I'm currently re-reading Dawn, the first part of the Lilith's Brood trilogy by Octavia E. Butler.  I originally had to read Dawn for a college class: Gender, Sex and the Rhetoric of Science.  It was a great class but it involved a lot of strange books to read and this is up there.  I think the quote on the back of the book sums this up nicely, at least the first book:
Lilith's Brood is a profoundly evocative, sensual - and disturbing - epic of human transformation.
"Evocative", "sensual", and "disturbing" are 3 very good words to describe this book. It's not a traditional sci fi book, according to my very limited understanding of sci fi.  OK, I guess according to my limited stereotype of sci fi.  There are aliens involved and, again this is based on my sci fi generalizations, while they are main characters, they are consistently a source of disgust for the main character Lilith.  There is none of the sense of camaraderie between Lilith and the Oankali that you might fight in something like Star Wars. Everything is so literally alien that Lilith can never completely trust Jdahya (if you know the pronunciation for that, please feel free to add it in the comments. In my head I pretty much just call him "Jad"), any of the other aliens she lives with or the living ship they're on.

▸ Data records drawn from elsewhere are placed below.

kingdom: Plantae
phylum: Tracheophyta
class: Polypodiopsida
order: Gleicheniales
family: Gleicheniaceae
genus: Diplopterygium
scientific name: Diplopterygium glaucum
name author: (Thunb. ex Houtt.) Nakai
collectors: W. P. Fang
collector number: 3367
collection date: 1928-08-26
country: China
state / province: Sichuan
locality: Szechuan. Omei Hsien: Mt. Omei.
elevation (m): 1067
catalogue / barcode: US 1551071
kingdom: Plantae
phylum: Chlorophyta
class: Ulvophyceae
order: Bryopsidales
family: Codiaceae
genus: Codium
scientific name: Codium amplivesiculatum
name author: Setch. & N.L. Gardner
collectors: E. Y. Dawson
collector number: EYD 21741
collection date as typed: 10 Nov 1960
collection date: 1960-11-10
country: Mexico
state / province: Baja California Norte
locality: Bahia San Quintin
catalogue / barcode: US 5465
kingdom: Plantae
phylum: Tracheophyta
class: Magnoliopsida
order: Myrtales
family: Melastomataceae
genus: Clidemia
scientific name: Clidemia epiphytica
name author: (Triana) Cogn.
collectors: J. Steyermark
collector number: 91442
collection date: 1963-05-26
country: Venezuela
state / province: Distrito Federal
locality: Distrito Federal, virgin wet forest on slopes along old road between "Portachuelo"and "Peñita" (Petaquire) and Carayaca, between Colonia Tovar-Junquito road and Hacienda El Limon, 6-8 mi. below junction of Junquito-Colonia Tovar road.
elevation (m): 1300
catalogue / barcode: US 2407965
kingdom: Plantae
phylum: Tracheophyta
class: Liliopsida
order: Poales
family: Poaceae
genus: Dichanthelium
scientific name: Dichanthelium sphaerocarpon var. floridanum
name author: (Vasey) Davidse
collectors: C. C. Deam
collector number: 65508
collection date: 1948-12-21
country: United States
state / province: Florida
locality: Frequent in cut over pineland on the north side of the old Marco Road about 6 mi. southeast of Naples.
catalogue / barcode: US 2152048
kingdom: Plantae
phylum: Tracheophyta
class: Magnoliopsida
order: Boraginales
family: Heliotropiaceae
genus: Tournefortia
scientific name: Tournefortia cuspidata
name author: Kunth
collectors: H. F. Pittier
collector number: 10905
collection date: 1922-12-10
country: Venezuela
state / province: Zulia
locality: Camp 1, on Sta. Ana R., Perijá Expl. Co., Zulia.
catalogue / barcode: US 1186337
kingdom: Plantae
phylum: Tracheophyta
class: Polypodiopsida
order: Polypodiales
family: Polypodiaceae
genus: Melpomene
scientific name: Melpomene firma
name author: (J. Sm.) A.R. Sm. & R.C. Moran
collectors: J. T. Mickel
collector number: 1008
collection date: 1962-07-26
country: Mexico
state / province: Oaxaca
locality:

The books is written in the third person limited and I keep finding myself repeatedly surprised to find that the story isn't in the first person.  Not that I think stylistically it would be better in the first person, but rather I'll read something that says "she said" and I'll have to go back and re-read before I remember that Lilith, the main character is the "she" and there is no I.  I'd say this is just the case with the style, but I never noticed it with other works, such as Harry Potter (the Wikipedia entry may have pointed out that's written in the same  narrative mode).  You end up empathizing with Lilith so completely probably because Butler has made the aliens so incredibly, well, alien. This style connects you to Lilith without actually letting you as close to her as a first person narrative would do.

I've obviously mentioned a number of times already that aliens play a big part of this book, but I want to again stress this doesn't feel like a typical sci fi book.  There isn't really (so far or in what I remember) much action.  Thus far the book is really an examination of free will or rather the removal of it.  The Oankali want Lilith to learn about them and they want to learn about her but they do keep her ignorant of their actions.  They keep her a prisoner, though a prisoner in nice conditions.  The book opens while Lilith is in isolation and Bulter is such a talented author that within a few pages you really feel Lilith's pain and fear.

The book is split into 4 parts: Womb, Family, Nursery and The Training Floor.  The first two sections deal with Lilith learning about and coming to terms with the Oankali and the second two sections deal with Lilith teaching other humans about the aliens and how to survive in the jungle.  I found I was more interested in the first two sections and wished these parts were longer.  There's more action in the latter sections but I liked the tension and learning about the aliens and the ship with Lilith.  Because I related to her in the first sections I found myself frustrated with the other Awakened humans when they wouldn't just play nice.  Obviously this would have made a much less interesting book but I felt Lilith's frustration and hopelessness. 

When I began reading the book I had only planned on reading Dawn.  The book went by so quickly and I'm not ready to be done so I'm going to continue on Lilith's journal and start reading Adulthood Rites the next part of the trilogy.  I've read the first few pages before, right after I finished Dawn the last time, but books for class got in the way of me finishing it.  At least I'm hoping that's why I never finished it and not because it was so bad I blocked it from memory.  I suppose I'll find out soon.

Title quote from page 39

Butler, Octavia E. Dawn. Lilith's Brood.  Warner Books, New York.  1989.